*Required action:*
The answer must consist solely of the lines below starting at the one containing "thumb ip: (127, 79)" and ending at the one containing "middle tip: (243, 514)", repeated exactly, with both ends included and all pictures omitted.
++++ Records to use ++++
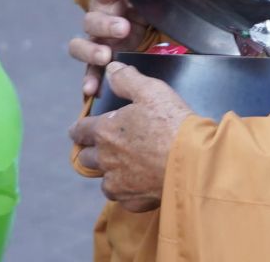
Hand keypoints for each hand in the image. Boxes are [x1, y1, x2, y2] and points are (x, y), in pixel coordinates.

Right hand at [67, 0, 148, 98]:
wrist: (138, 24)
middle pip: (92, 19)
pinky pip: (89, 72)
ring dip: (91, 51)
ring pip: (81, 45)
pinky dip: (90, 80)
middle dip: (106, 24)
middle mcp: (98, 17)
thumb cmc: (143, 6)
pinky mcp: (97, 62)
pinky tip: (92, 89)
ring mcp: (95, 41)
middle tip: (123, 28)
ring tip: (105, 56)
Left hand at [70, 63, 193, 210]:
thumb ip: (127, 79)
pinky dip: (128, 190)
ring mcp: (118, 182)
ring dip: (110, 173)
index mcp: (105, 131)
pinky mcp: (132, 200)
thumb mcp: (151, 90)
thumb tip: (111, 70)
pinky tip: (140, 182)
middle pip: (87, 157)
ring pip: (104, 180)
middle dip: (93, 151)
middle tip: (104, 147)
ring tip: (124, 166)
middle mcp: (105, 159)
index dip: (78, 129)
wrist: (192, 159)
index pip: (79, 130)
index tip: (77, 131)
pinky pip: (122, 196)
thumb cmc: (171, 122)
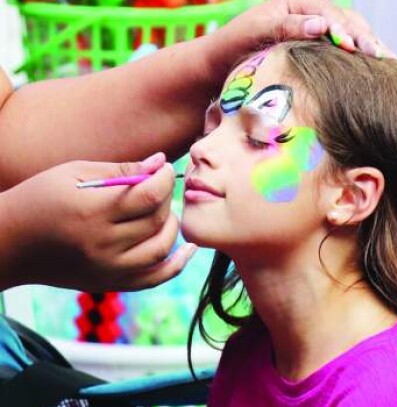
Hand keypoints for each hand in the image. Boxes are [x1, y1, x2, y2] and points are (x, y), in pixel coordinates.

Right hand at [0, 152, 195, 291]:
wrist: (10, 243)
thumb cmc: (41, 198)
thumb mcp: (73, 172)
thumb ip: (121, 170)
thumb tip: (160, 162)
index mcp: (91, 211)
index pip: (148, 194)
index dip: (164, 178)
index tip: (164, 168)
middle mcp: (102, 244)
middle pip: (157, 220)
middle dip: (167, 198)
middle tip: (159, 186)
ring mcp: (107, 268)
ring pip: (161, 248)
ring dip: (172, 226)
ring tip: (164, 211)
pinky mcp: (109, 282)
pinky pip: (153, 278)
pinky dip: (176, 264)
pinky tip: (188, 248)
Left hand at [207, 0, 395, 77]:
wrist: (222, 62)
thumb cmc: (236, 43)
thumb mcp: (259, 30)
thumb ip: (288, 25)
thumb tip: (322, 25)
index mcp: (298, 3)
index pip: (329, 13)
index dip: (343, 29)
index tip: (352, 46)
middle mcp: (311, 15)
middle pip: (348, 21)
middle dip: (366, 38)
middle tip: (382, 57)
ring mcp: (316, 33)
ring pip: (350, 35)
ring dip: (368, 49)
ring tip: (389, 63)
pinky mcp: (317, 52)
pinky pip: (342, 53)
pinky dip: (358, 61)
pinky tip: (374, 72)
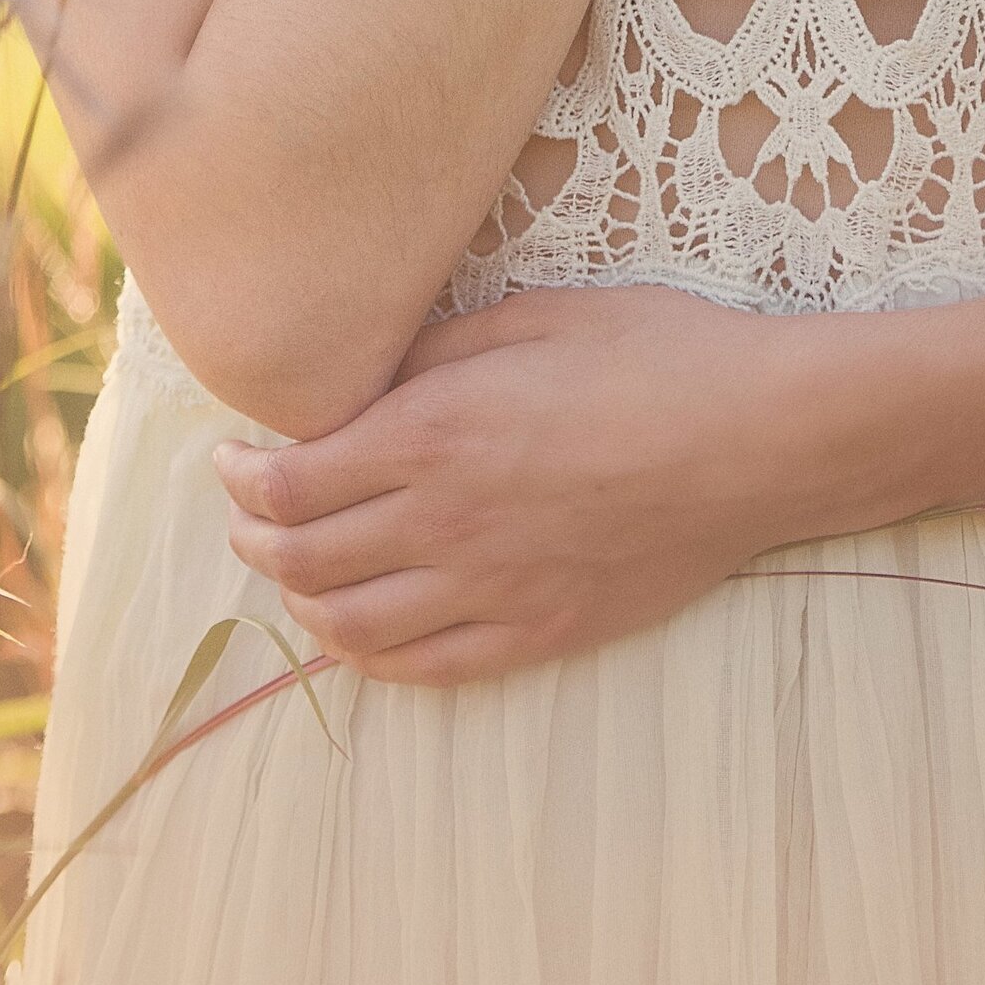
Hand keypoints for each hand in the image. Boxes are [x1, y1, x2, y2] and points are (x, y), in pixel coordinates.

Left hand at [211, 284, 923, 687]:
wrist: (756, 437)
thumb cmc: (652, 354)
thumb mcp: (530, 318)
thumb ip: (433, 354)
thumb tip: (364, 378)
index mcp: (436, 431)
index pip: (293, 481)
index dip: (241, 478)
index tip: (227, 458)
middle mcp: (447, 520)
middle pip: (305, 558)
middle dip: (253, 540)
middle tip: (243, 514)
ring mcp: (494, 587)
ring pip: (352, 626)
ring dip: (299, 604)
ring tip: (286, 575)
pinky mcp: (540, 631)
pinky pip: (428, 667)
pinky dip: (371, 658)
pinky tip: (357, 634)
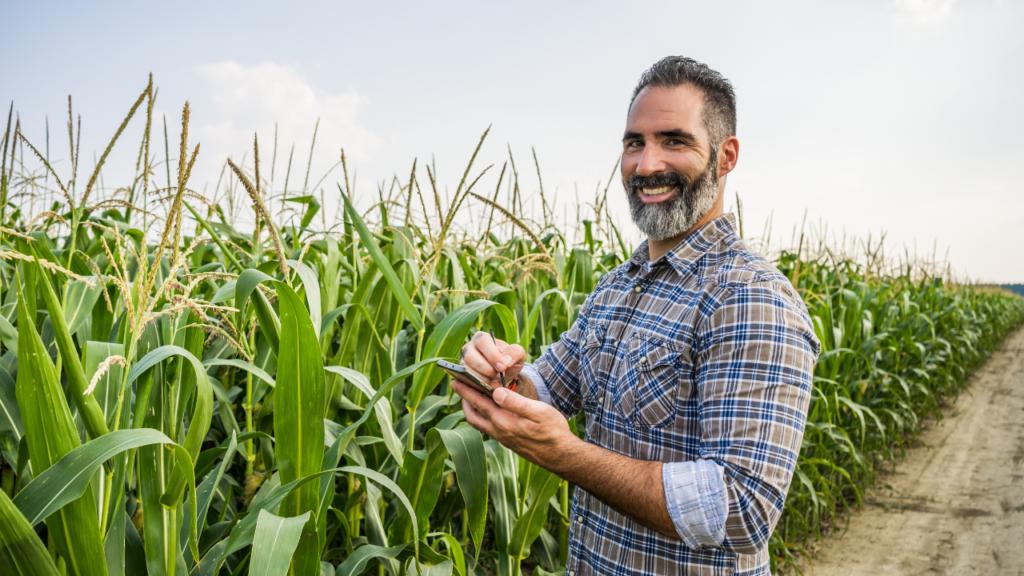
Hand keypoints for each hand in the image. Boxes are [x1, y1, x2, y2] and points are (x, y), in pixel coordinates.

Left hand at [451, 380, 577, 470]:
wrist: (562, 456)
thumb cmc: (554, 431)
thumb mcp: (539, 412)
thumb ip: (516, 403)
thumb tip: (496, 392)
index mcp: (505, 422)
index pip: (480, 404)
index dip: (467, 391)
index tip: (455, 380)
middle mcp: (500, 432)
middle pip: (474, 415)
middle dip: (464, 400)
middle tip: (457, 386)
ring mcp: (503, 439)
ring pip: (480, 424)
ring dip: (471, 410)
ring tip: (469, 397)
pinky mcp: (509, 442)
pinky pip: (488, 428)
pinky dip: (482, 417)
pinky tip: (487, 410)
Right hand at [460, 331, 525, 389]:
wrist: (503, 376)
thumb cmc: (509, 362)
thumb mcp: (518, 355)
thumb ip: (515, 353)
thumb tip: (505, 361)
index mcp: (482, 338)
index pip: (483, 342)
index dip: (492, 355)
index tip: (502, 367)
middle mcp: (469, 348)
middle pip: (470, 356)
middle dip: (486, 369)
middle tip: (499, 376)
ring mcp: (463, 362)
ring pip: (467, 370)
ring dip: (482, 379)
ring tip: (494, 381)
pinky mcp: (461, 376)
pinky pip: (465, 381)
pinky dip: (477, 386)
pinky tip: (487, 386)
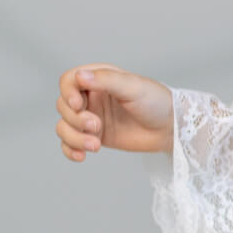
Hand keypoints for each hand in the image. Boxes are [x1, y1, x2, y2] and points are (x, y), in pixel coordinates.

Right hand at [56, 64, 173, 160]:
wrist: (170, 128)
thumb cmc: (156, 102)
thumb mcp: (133, 87)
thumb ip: (107, 80)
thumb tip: (79, 76)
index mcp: (100, 78)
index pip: (69, 80)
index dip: (67, 92)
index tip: (78, 104)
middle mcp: (92, 97)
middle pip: (63, 105)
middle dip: (75, 118)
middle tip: (97, 125)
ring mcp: (91, 117)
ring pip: (64, 126)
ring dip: (74, 137)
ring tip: (95, 145)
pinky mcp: (94, 136)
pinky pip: (70, 143)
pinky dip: (70, 149)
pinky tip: (82, 156)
++++
*Reply:*
thumb ip: (127, 79)
pinky dip: (128, 190)
ring mcp: (118, 182)
ring dip: (110, 173)
index mcp: (105, 131)
pinky mcp: (132, 200)
thumb mcp: (151, 90)
thumb tip: (111, 70)
pinky tip: (140, 182)
middle pip: (87, 157)
ring pip: (104, 180)
middle dip: (93, 151)
middle tip: (104, 147)
ring tip: (124, 166)
middle mcp: (105, 159)
index dip: (78, 129)
wrist: (192, 159)
index pip: (79, 130)
index tip: (77, 131)
pinky pip: (122, 196)
thumb cmc: (171, 122)
Hand keypoints for each hand in the image. Boxes are [x1, y1, x2, y2] and points are (x, y), in pixel coordinates.

Right hand at [0, 152, 195, 291]:
wrist: (10, 243)
thumb cmc: (41, 198)
thumb mcp: (73, 172)
thumb ip: (121, 170)
thumb tip: (160, 162)
index mcp: (91, 211)
index pip: (148, 194)
index dip: (164, 178)
index tip: (164, 168)
middle mcp: (102, 244)
middle pip: (157, 220)
middle dip: (167, 198)
middle tip: (159, 186)
ring mcp: (107, 268)
ring pip: (161, 248)
ring dip: (172, 226)
ring tip: (164, 211)
pinky mcp: (109, 282)
pinky pip: (153, 278)
pinky dip: (176, 264)
pinky tip: (188, 248)
Left hand at [207, 0, 395, 77]:
wrist: (222, 62)
thumb cmc: (236, 43)
thumb mcp: (259, 30)
thumb ip: (288, 25)
thumb tip: (322, 25)
index mcp: (298, 3)
index pip: (329, 13)
index dip: (343, 29)
index tip: (352, 46)
middle mcp: (311, 15)
middle pip: (348, 21)
middle dip: (366, 38)
middle tip: (382, 57)
ring mcp: (316, 33)
ring pip: (350, 35)
ring dip: (368, 49)
ring tip: (389, 63)
pinky mcp: (317, 52)
pinky pip: (342, 53)
pinky dip: (358, 61)
pinky tip: (374, 72)
Hand keypoints for each hand in the image. Boxes are [x1, y1, x2, y2] and points are (x, y), in pixel coordinates.

Left hand at [211, 284, 923, 687]:
wrist: (756, 437)
thumb cmc: (652, 354)
thumb mcp: (530, 318)
thumb ip: (433, 354)
thumb tip: (364, 378)
index mcp: (436, 431)
index pip: (293, 481)
index dip: (241, 478)
index tip: (227, 458)
middle mcp: (447, 520)
middle pip: (305, 558)
middle dip: (253, 540)
middle tip: (243, 514)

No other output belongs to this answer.